The required output is the lines below from the line containing "y = 32 or − 12" to the line containing "Unauthorized copying, resale", inclusive, retyped exactly. No other lines belong in it.

═══ Data shown ═══

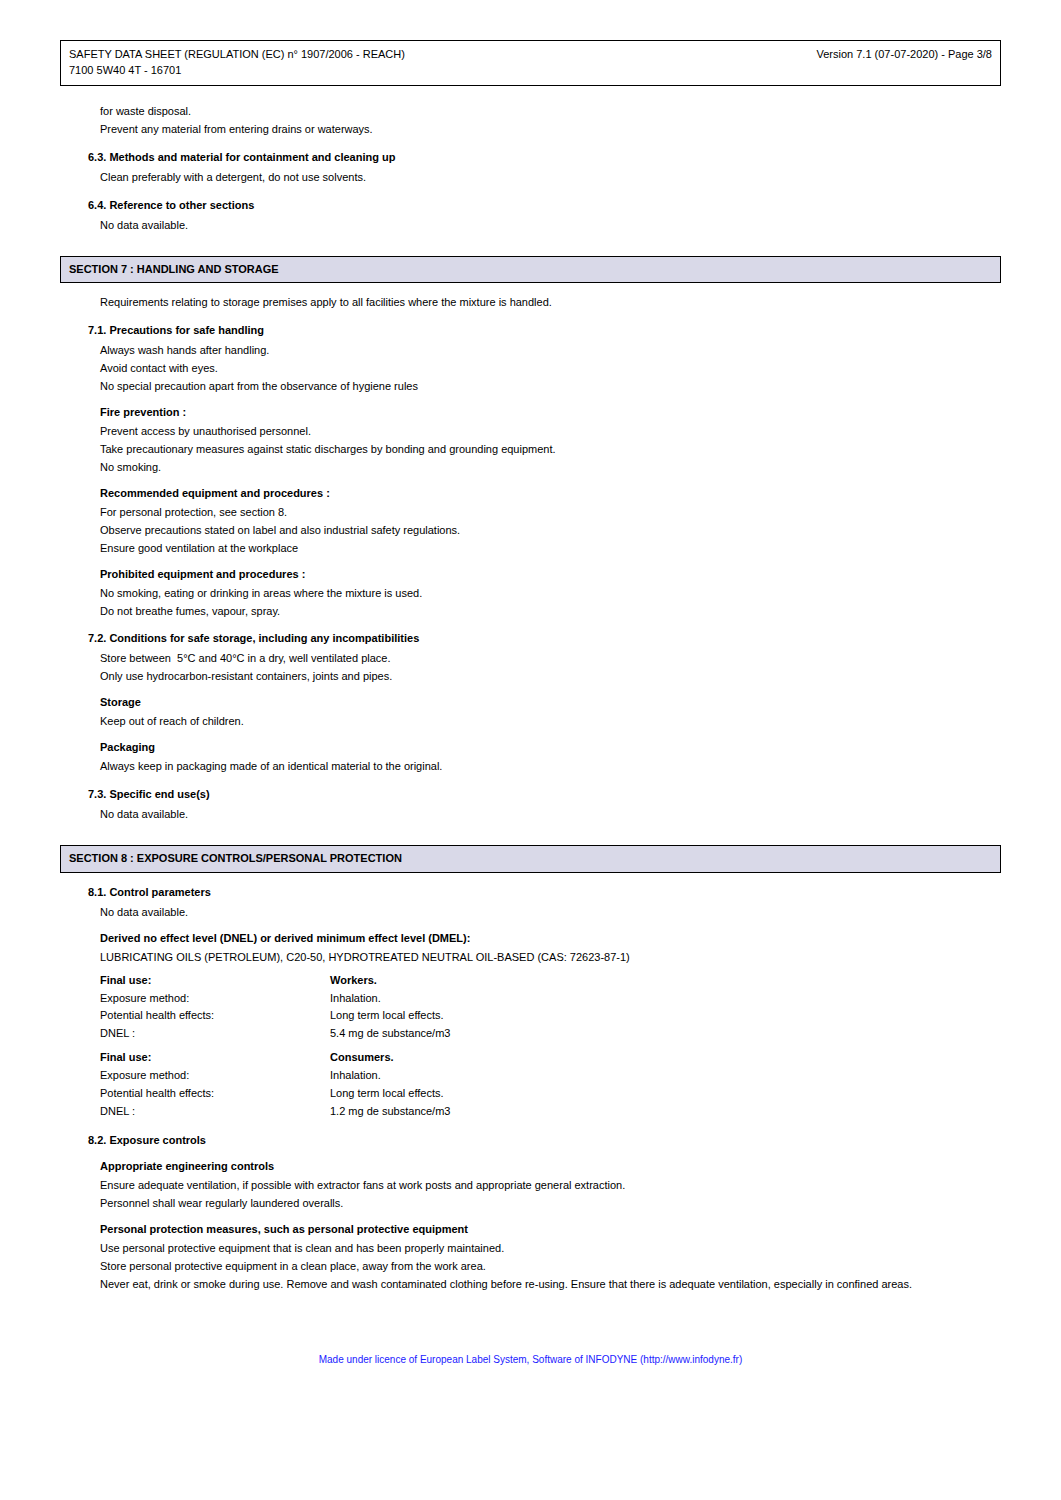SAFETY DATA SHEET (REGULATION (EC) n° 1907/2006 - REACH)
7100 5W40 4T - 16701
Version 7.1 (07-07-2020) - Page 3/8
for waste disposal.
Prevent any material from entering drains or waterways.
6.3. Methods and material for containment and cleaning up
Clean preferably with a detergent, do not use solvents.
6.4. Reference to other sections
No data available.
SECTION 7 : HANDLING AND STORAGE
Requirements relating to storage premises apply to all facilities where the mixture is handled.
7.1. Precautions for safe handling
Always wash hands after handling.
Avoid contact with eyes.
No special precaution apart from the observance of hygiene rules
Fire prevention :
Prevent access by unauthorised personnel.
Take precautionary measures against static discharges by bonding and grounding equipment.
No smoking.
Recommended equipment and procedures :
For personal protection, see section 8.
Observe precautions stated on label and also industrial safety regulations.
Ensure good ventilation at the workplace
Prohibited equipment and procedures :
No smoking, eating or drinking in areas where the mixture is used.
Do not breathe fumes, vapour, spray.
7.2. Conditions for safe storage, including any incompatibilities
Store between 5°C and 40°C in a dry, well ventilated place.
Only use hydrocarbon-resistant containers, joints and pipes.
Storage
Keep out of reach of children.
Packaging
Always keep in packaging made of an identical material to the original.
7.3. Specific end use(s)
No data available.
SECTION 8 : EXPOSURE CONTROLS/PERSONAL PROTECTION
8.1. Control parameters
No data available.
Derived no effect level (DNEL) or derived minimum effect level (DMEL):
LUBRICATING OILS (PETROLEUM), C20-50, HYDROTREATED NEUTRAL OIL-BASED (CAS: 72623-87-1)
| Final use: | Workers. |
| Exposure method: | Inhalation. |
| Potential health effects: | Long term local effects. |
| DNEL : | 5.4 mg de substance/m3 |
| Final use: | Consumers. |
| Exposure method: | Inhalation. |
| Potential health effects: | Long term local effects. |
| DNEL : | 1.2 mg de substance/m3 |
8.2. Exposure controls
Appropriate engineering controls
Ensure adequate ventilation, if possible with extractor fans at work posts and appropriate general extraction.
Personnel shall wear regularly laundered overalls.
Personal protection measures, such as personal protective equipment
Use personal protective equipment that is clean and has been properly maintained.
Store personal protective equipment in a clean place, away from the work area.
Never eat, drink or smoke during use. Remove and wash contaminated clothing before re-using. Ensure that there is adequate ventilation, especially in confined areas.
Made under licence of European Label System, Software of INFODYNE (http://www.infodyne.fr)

═══
═══ Data shown ═══

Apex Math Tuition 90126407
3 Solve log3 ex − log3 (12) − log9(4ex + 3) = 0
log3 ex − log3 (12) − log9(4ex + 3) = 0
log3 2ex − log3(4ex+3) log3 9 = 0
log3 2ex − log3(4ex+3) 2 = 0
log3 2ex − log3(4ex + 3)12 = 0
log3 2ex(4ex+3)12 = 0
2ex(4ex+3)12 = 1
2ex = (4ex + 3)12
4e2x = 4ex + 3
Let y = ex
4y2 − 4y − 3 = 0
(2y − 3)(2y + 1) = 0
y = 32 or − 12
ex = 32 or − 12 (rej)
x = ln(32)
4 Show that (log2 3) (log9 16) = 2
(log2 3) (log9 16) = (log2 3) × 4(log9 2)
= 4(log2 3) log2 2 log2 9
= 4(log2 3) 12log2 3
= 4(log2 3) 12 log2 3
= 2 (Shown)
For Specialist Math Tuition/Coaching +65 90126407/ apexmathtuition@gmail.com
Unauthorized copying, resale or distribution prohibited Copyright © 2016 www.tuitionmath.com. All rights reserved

═══

**Task result**
y = 32 or − 12
ex = 32 or − 12 (rej)
x = ln(32)
4 Show that (log2 3) (log9 16) = 2
(log2 3) (log9 16) = (log2 3) × 4(log9 2)
= 4(log2 3) log2 2 log2 9
= 4(log2 3) 12log2 3
= 4(log2 3) 12 log2 3
= 2 (Shown)
For Specialist Math Tuition/Coaching +65 90126407/ apexmathtuition@gmail.com
Unauthorized copying, resale or distribution prohibited Copyright © 2016 www.tuitionmath.com. All rights reserved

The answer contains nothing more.